Hereinabove, the present disclosure has been described with reference to exemplary embodiments thereof. It will be understood by those skilled in the art to which the present disclosure pertains that the present disclosure may be implemented in a modified form without departing from essential features of the present disclosure. Therefore, the exemplary embodiments disclosed herein should be considered in an illustrative aspect rather than a restrictive aspect. The scope of the present disclosure should be defined by the claims rather than the above-mentioned description, and all differences within the scope equivalent to the claims should be interpreted to fall within the present disclosure.
1. A method for classifying generated speech, comprising:
applying a one-dimensional convolution operation to raw speech data to embed the raw speech data into a feature space and extract a feature vector;
quantizing the feature vector by applying the feature vector to a residual vector quantizer; and
applying the quantized result to a classifier model comprising a natural language processing model to output a classification label.
2. The method for classifying generated speech according to claim 1,
wherein the natural language processing model comprises a BERT (Bidirectional Encoder Representations from Transformers) language model, and
wherein the classifier model is configured to output the classification label indicating one of generated speech and real speech based on an output of the BERT language model.

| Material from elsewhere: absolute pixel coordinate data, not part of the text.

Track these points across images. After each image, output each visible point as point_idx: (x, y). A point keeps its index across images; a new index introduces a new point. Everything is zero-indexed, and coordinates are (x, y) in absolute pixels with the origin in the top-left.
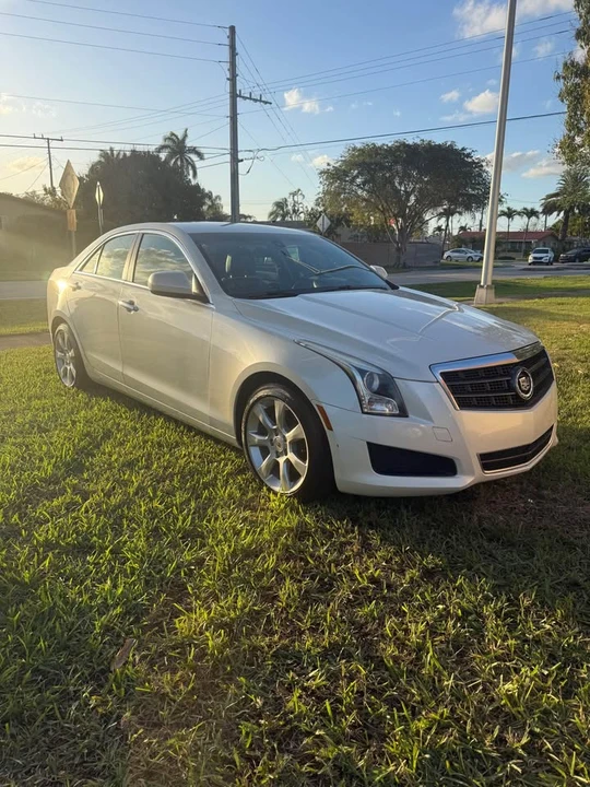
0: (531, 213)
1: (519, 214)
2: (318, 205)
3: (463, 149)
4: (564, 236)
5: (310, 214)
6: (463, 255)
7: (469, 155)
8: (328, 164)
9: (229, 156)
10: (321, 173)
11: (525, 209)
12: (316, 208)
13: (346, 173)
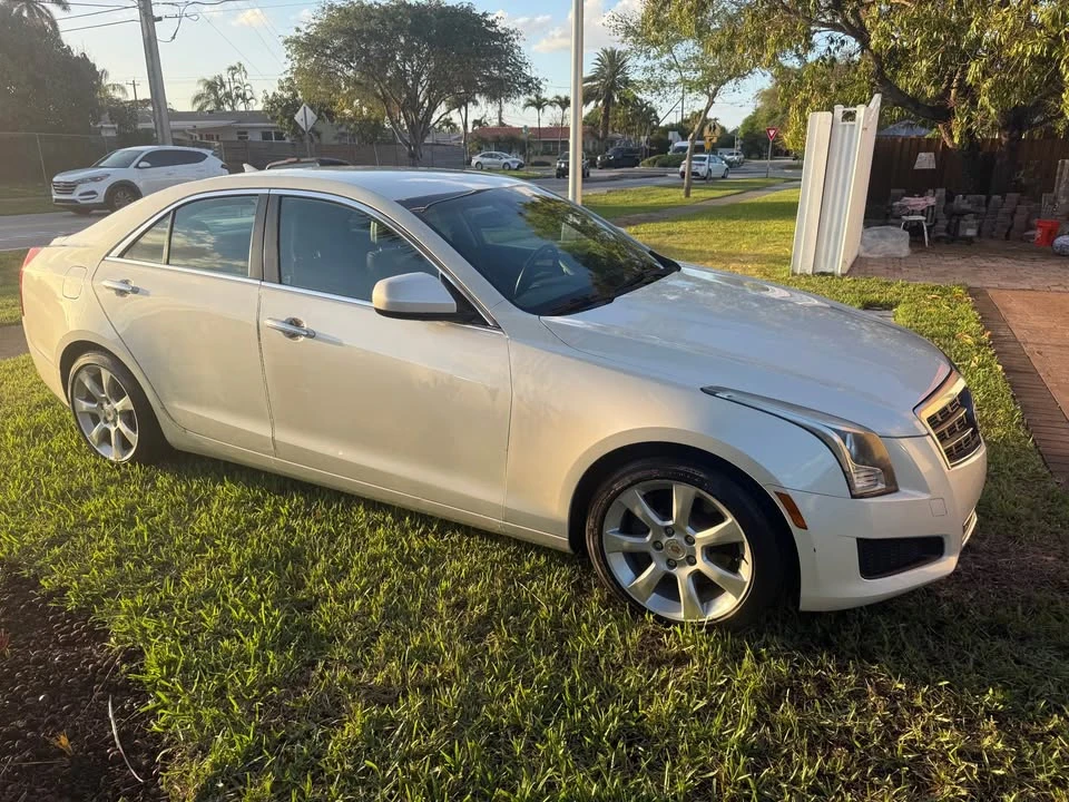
0: (564, 103)
1: (551, 103)
2: (282, 88)
3: (485, 15)
4: (606, 133)
5: (271, 103)
6: (496, 160)
7: (492, 24)
8: (298, 30)
9: (137, 11)
10: (286, 42)
11: (557, 97)
12: (279, 92)
13: (324, 44)
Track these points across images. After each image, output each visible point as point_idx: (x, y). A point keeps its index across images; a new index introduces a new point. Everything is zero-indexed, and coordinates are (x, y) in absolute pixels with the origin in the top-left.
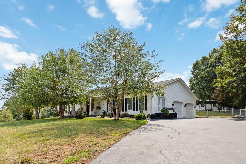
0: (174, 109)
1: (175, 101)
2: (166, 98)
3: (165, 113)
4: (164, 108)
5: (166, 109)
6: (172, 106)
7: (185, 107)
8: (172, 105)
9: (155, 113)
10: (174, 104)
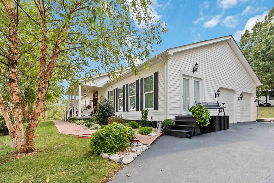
0: (222, 106)
1: (221, 88)
2: (201, 79)
3: (199, 118)
4: (197, 103)
5: (201, 107)
6: (216, 99)
7: (239, 99)
8: (216, 97)
9: (177, 118)
10: (219, 94)
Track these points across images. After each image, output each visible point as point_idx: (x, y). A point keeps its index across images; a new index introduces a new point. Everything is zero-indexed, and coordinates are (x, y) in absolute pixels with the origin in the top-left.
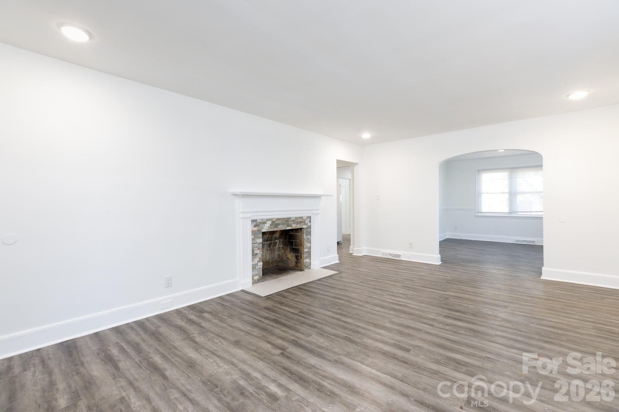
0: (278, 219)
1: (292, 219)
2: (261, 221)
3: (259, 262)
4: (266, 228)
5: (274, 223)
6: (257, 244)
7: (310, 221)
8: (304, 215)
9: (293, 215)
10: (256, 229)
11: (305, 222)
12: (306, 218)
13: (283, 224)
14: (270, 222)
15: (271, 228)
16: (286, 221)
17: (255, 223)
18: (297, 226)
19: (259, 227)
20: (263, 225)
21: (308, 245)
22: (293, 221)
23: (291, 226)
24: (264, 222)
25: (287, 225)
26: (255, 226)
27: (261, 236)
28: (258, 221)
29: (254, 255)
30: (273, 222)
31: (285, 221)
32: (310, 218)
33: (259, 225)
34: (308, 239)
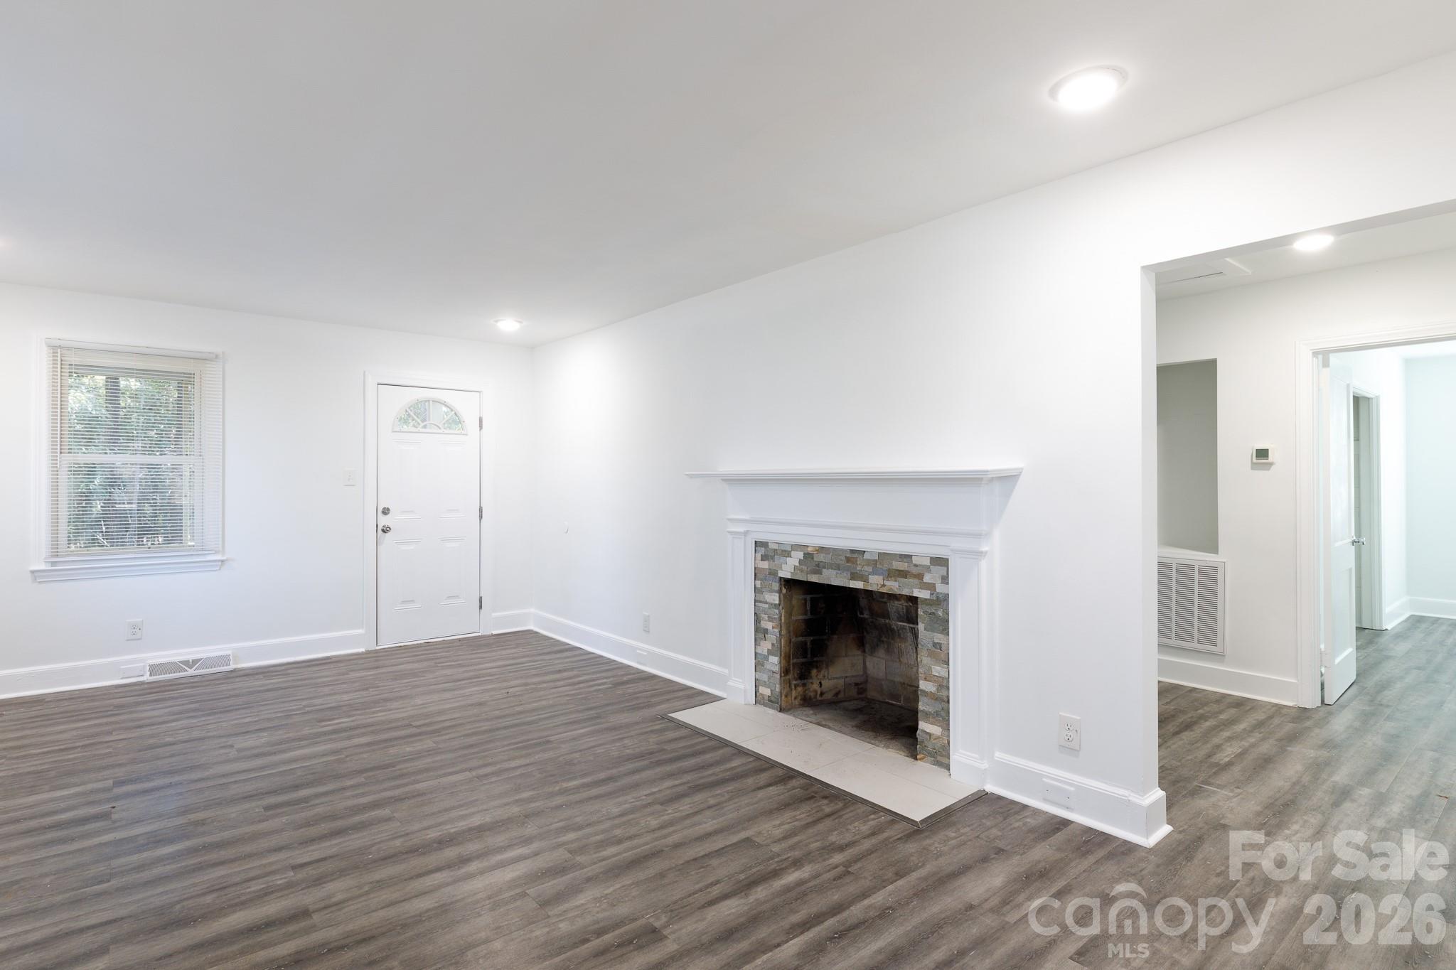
0: (821, 549)
1: (866, 556)
2: (776, 547)
3: (770, 653)
4: (788, 569)
5: (810, 557)
6: (767, 606)
7: (945, 579)
8: (921, 549)
9: (873, 543)
10: (765, 565)
11: (920, 577)
12: (927, 562)
13: (838, 567)
14: (800, 555)
15: (802, 571)
16: (848, 560)
17: (762, 551)
18: (886, 583)
19: (774, 561)
20: (782, 559)
21: (937, 670)
22: (869, 562)
23: (866, 581)
24: (785, 551)
25: (852, 574)
26: (764, 558)
27: (776, 586)
28: (771, 546)
29: (760, 632)
30: (808, 556)
31: (843, 558)
32: (941, 562)
33: (772, 558)
34: (937, 646)
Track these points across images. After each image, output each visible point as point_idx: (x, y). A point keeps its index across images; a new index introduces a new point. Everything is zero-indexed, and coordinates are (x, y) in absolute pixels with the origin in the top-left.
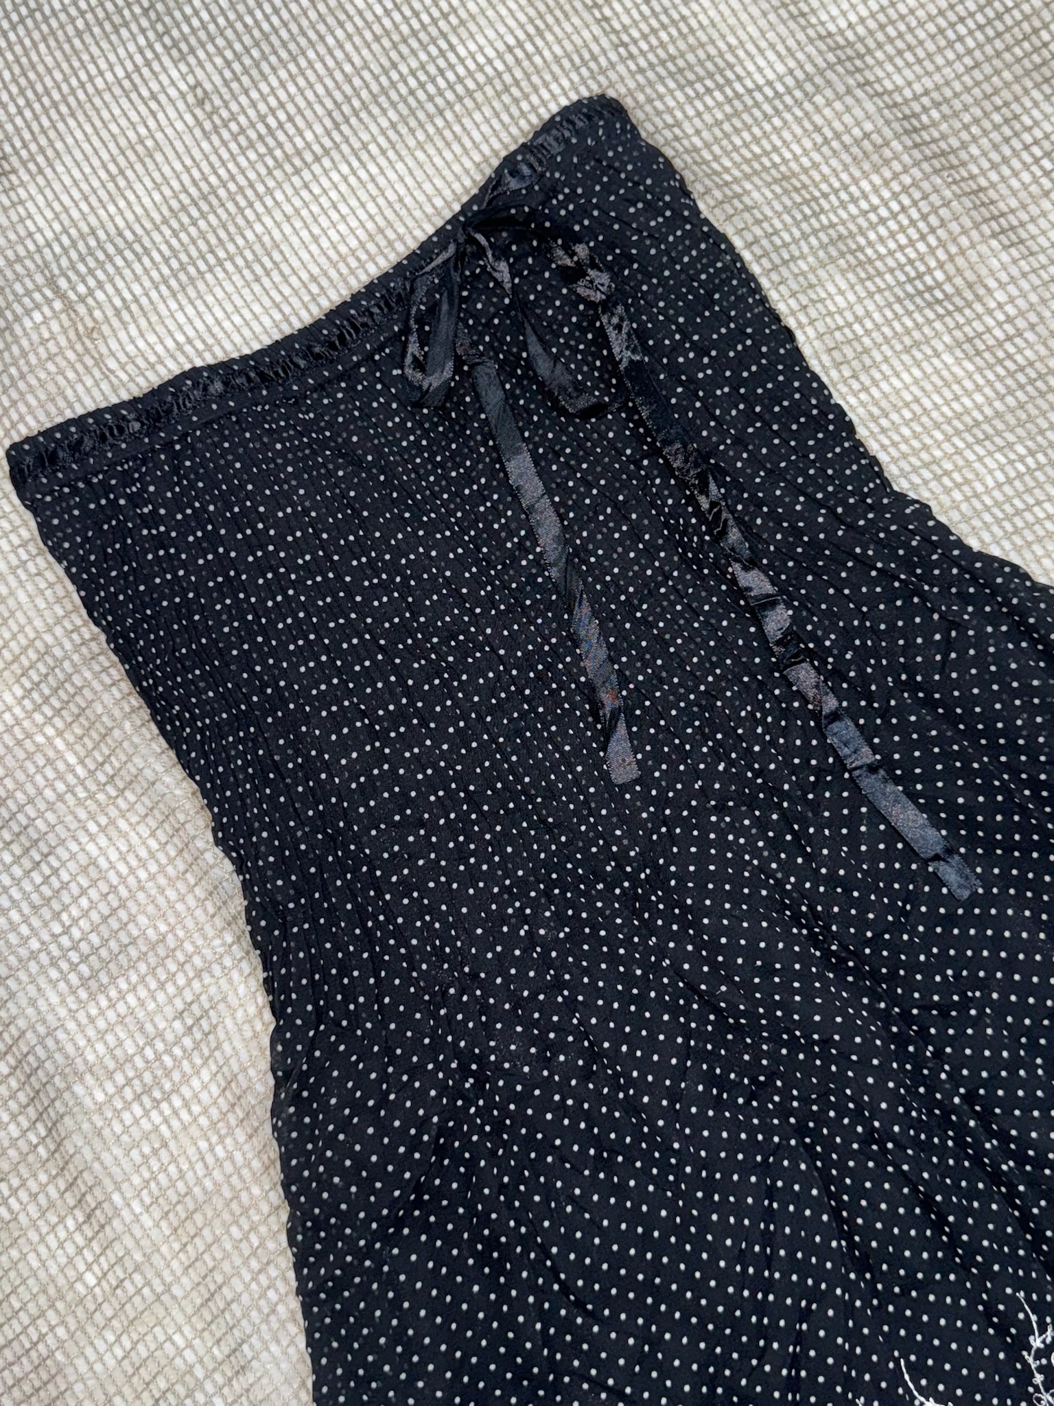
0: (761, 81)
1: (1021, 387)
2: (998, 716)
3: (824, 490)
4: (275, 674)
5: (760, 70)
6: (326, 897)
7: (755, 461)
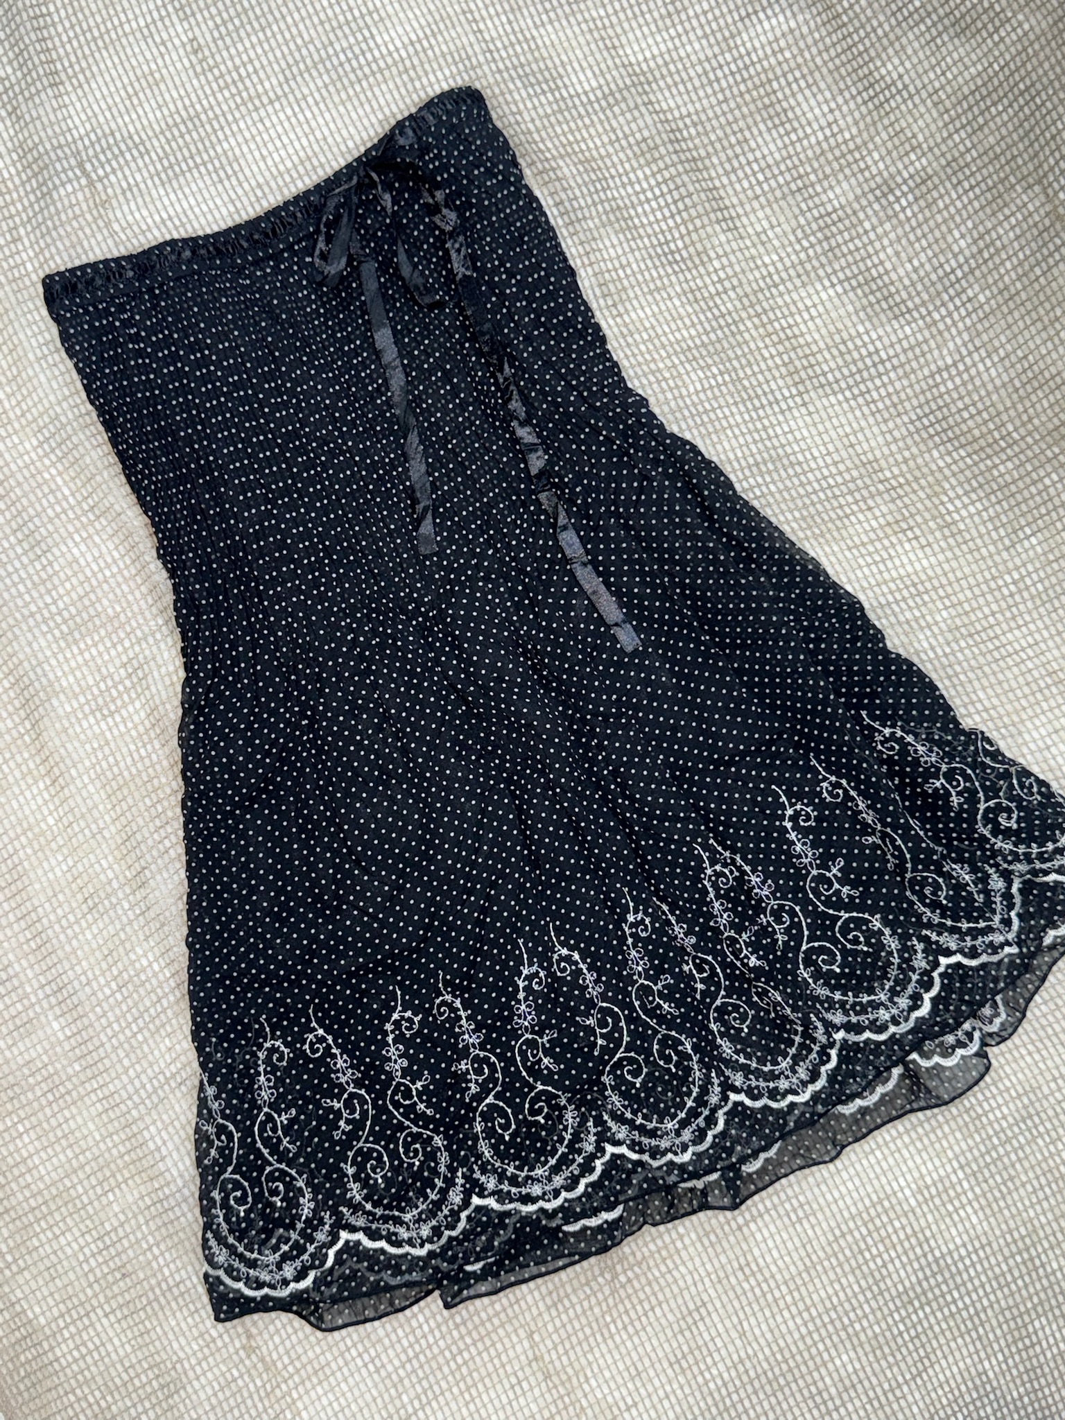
0: (580, 91)
1: (721, 327)
2: (666, 539)
3: (578, 379)
4: (207, 451)
5: (580, 82)
6: (226, 599)
7: (537, 354)
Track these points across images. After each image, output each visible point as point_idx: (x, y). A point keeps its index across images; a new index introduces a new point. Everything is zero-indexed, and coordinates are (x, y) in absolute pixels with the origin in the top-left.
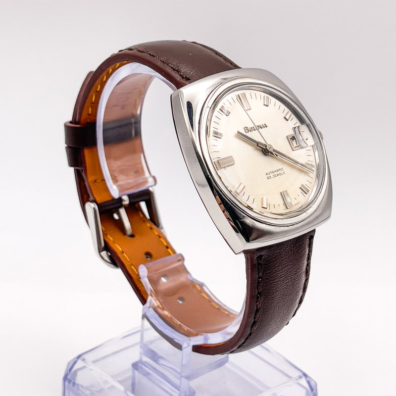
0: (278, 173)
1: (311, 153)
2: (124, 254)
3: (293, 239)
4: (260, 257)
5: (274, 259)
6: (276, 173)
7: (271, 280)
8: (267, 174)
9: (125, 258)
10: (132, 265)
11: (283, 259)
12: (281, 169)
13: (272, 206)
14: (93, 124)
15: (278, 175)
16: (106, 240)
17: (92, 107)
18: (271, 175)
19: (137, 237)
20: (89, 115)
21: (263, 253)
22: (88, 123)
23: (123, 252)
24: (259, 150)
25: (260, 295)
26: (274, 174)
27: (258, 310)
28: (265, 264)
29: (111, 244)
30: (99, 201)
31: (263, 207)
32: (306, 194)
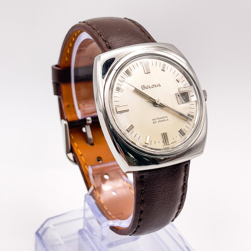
0: (163, 119)
1: (194, 106)
2: (82, 157)
3: (171, 166)
4: (142, 177)
5: (153, 179)
6: (161, 120)
7: (151, 193)
8: (153, 120)
9: (82, 159)
10: (86, 165)
11: (161, 179)
12: (166, 117)
13: (153, 142)
14: (69, 68)
15: (162, 121)
16: (73, 145)
17: (68, 57)
18: (157, 121)
19: (95, 145)
20: (66, 62)
21: (144, 175)
22: (66, 67)
23: (82, 155)
24: (151, 102)
25: (143, 202)
26: (159, 120)
27: (142, 212)
28: (146, 182)
29: (75, 149)
30: (69, 119)
31: (145, 143)
32: (183, 136)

3. The method for classifying generated speech according to claim 2,
wherein the quantized result is represented as a vector reflecting overall contextual structure through the BERT language model, and the vector is passed through a fully connection layer and a softmax activation function of the classifier model to output the classification label indicating one of generated speech and real speech.
4. The method for classifying generated speech according to claim 1,
wherein the residual vector quantizer is configured to quantize the feature vector, which is a one-dimension array of real values, into positive integer values.
5. The method for classifying generated speech according to claim 1,
wherein the residual vector quantizer is configured to quantize the feature vector differently according to a length of the raw speech data.
6. A non-transitory computer-readable recording medium storing a program code for executing the method of claim 1.
7. An apparatus for classifying generated speech, comprising;
a feature extractor configured to apply a one-dimensional convolution operation to raw speech data to embed the raw speech data into a feature space and to extract a feature vector;
a quantizer disposed downstream of the feature extractor and configured to quantize the feature vector; and
a classifier model configured to receive an output of the quantizer and to output a speech classification result with contextual awareness.
8. The apparatus for classifying generated speech according to claim 7,
wherein the quantizer is a residual vector quantizer, and
wherein the quantizer is configured to quantize the feature vector, which is a one-dimension array of real values, into positive integer values.
9. The apparatus for classifying generated speech according to claim 7,
wherein the residual vector quantizer is configured to quantize the feature vector differently according to a length of the raw speech data.
10. The apparatus for classifying generated speech according to claim 7,
wherein the classifier model comprises a natural language processing model including a BERT (Bidirectional Encoder Representations from Transformers) language model at a front end,
wherein a fully connected layer and a softmax activation layer are disposed at a rear end of the BERT language model, and
wherein the output of the quantizer is represented as a vector reflecting overall contextual structure through the BERT language model, and is passed through the fully connected layer and the softmax activation layer to output a classification label indicating one of generated speech and real speech.